(Collected data entries)
►

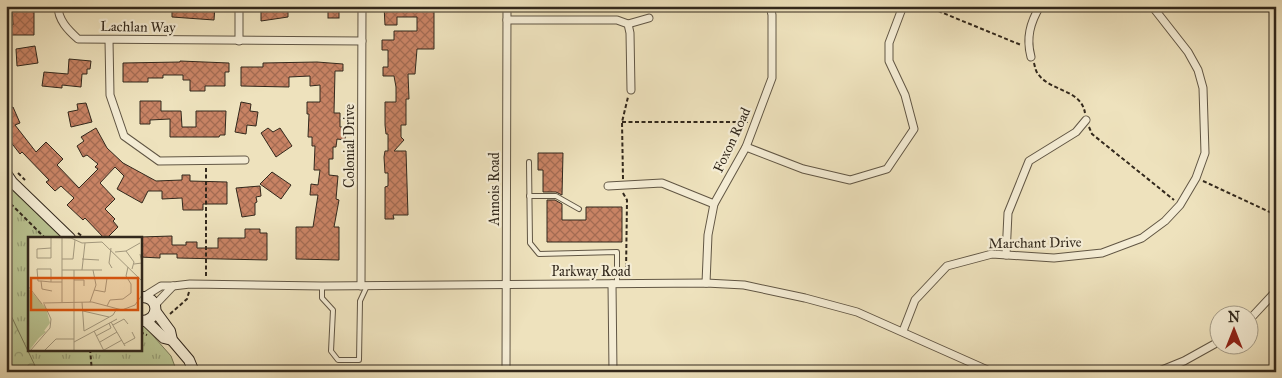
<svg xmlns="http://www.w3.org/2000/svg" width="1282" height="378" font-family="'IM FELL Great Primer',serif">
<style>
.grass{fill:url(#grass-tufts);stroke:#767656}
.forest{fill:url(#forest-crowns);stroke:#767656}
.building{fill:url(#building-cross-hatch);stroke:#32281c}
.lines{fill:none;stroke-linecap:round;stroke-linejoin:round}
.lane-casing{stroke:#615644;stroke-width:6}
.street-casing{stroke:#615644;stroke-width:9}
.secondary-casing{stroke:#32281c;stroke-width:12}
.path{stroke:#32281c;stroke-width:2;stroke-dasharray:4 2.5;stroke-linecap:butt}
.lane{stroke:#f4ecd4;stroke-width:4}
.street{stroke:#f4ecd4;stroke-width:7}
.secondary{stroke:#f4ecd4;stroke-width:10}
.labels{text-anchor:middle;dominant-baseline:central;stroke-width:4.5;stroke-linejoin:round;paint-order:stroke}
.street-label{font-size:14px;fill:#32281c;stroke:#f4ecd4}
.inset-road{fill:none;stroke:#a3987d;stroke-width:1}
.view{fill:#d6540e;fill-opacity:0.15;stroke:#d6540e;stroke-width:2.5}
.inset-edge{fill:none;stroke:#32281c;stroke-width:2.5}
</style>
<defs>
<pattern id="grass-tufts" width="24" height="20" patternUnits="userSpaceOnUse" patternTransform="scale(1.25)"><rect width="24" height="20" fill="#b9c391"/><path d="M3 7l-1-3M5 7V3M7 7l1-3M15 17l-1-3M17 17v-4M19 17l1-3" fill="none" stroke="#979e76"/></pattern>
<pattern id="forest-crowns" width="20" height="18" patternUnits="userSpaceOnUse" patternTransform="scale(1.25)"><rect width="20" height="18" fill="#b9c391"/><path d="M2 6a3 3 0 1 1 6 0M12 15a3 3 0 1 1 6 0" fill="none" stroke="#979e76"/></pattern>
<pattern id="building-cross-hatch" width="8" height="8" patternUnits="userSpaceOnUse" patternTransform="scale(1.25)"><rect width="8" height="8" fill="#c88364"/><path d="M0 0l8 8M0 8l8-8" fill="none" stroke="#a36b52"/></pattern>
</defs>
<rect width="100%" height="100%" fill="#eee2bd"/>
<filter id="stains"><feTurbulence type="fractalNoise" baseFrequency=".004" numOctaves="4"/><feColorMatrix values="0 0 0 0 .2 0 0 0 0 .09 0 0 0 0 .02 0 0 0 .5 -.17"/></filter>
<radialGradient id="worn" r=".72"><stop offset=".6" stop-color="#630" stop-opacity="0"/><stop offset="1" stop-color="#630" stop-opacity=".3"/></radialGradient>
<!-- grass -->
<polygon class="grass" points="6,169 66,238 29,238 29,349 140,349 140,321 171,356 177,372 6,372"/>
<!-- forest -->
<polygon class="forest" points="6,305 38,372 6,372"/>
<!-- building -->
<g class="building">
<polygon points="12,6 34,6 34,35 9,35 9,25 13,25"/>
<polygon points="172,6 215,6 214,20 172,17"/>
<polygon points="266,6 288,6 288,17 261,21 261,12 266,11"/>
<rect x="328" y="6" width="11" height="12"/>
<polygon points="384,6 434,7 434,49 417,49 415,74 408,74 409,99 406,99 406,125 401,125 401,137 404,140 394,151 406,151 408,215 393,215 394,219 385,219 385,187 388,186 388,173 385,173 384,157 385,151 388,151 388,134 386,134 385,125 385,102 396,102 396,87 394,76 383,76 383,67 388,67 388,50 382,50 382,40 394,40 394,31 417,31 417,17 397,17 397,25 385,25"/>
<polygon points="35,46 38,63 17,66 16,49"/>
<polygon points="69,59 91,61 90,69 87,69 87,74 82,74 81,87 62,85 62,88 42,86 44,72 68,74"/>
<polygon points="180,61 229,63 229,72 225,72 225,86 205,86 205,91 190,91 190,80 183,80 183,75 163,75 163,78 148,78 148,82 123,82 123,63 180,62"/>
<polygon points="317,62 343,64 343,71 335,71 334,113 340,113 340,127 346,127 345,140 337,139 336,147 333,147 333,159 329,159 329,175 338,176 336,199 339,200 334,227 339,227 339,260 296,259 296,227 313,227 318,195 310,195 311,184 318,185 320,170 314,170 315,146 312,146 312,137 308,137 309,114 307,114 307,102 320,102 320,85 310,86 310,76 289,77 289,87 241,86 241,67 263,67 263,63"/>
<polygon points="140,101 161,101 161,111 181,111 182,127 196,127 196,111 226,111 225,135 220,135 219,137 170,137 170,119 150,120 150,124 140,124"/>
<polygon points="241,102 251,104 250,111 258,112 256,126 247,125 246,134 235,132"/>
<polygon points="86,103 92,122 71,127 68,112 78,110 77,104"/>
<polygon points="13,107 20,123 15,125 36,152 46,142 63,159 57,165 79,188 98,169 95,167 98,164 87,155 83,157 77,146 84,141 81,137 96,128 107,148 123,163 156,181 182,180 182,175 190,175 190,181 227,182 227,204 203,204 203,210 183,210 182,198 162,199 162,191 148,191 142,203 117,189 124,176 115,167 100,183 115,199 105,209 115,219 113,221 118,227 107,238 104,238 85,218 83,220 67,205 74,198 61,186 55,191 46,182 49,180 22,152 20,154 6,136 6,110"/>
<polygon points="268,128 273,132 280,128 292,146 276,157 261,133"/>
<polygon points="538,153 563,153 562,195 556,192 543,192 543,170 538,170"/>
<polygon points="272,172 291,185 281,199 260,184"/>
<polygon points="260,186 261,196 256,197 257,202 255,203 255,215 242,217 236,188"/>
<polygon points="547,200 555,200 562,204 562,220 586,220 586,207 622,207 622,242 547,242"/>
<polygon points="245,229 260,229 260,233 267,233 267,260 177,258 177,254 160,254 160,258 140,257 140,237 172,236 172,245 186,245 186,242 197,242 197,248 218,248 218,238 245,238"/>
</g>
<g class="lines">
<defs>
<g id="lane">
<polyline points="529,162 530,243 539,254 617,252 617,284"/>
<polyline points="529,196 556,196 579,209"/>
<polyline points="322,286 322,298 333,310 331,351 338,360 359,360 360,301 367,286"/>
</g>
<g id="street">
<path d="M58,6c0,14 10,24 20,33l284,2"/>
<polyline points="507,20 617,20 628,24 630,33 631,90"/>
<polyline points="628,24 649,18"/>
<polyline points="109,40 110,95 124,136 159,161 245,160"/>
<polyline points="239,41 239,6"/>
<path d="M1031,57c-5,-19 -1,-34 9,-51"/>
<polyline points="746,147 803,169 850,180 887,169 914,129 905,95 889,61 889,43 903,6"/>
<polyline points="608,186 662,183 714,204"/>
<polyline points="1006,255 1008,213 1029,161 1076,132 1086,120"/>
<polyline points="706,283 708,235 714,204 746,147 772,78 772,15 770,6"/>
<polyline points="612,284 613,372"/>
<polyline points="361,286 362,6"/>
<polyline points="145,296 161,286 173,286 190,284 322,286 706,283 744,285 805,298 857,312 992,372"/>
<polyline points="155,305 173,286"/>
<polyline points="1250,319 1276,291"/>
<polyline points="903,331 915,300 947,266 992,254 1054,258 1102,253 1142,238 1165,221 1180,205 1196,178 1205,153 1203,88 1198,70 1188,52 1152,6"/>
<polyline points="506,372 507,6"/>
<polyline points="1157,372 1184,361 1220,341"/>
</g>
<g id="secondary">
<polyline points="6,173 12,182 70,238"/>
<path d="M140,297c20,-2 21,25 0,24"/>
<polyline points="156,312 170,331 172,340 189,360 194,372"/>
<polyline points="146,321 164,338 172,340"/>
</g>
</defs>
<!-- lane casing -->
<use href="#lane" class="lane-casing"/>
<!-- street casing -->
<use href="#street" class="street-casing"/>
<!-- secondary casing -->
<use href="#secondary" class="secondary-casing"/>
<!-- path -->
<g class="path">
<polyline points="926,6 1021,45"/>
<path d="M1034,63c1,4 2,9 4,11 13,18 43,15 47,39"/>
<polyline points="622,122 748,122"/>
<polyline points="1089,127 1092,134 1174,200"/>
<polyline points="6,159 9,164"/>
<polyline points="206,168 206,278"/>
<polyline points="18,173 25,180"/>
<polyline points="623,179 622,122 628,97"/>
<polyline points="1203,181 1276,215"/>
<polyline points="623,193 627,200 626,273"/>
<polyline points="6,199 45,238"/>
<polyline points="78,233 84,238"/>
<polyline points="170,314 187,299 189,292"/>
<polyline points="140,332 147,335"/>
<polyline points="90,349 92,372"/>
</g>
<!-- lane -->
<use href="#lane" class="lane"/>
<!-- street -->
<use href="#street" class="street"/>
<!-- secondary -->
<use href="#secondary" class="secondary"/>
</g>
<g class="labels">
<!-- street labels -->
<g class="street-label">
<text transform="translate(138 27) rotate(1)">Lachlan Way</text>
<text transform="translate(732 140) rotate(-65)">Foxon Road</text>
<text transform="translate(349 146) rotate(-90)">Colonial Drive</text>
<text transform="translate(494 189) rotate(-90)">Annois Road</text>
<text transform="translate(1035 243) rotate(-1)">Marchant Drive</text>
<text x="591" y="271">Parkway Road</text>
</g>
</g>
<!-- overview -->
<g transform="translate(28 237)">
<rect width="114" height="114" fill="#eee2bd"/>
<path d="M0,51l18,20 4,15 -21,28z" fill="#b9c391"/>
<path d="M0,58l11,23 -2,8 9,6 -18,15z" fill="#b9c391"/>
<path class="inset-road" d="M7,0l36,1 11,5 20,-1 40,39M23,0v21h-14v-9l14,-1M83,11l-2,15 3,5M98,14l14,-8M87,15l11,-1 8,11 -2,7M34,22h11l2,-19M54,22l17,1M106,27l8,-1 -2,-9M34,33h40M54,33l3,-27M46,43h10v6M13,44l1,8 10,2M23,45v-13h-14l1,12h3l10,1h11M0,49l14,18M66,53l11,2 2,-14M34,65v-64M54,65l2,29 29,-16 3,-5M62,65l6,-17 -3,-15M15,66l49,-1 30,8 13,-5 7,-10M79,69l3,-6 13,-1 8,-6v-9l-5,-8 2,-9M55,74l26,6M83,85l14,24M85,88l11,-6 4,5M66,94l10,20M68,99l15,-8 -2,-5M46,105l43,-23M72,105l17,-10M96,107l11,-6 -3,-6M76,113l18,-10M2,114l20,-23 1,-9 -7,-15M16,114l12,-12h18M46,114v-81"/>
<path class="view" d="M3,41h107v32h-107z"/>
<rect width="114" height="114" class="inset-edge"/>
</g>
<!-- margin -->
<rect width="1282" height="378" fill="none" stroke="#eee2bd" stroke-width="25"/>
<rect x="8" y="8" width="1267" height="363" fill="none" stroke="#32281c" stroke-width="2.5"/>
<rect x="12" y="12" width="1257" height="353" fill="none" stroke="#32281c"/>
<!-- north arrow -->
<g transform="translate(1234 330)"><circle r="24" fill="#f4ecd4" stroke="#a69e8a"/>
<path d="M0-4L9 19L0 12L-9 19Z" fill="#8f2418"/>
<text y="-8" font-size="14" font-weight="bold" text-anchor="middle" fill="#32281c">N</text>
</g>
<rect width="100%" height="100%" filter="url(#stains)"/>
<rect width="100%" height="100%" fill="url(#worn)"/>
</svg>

◄

Work request: Review the entries above and return every line where "worn" appears.

Result of this task:
<radialGradient id="worn" r=".72"><stop offset=".6" stop-color="#630" stop-opacity="0"/><stop offset="1" stop-color="#630" stop-opacity=".3"/></radialGradient>
<rect width="100%" height="100%" fill="url(#worn)"/>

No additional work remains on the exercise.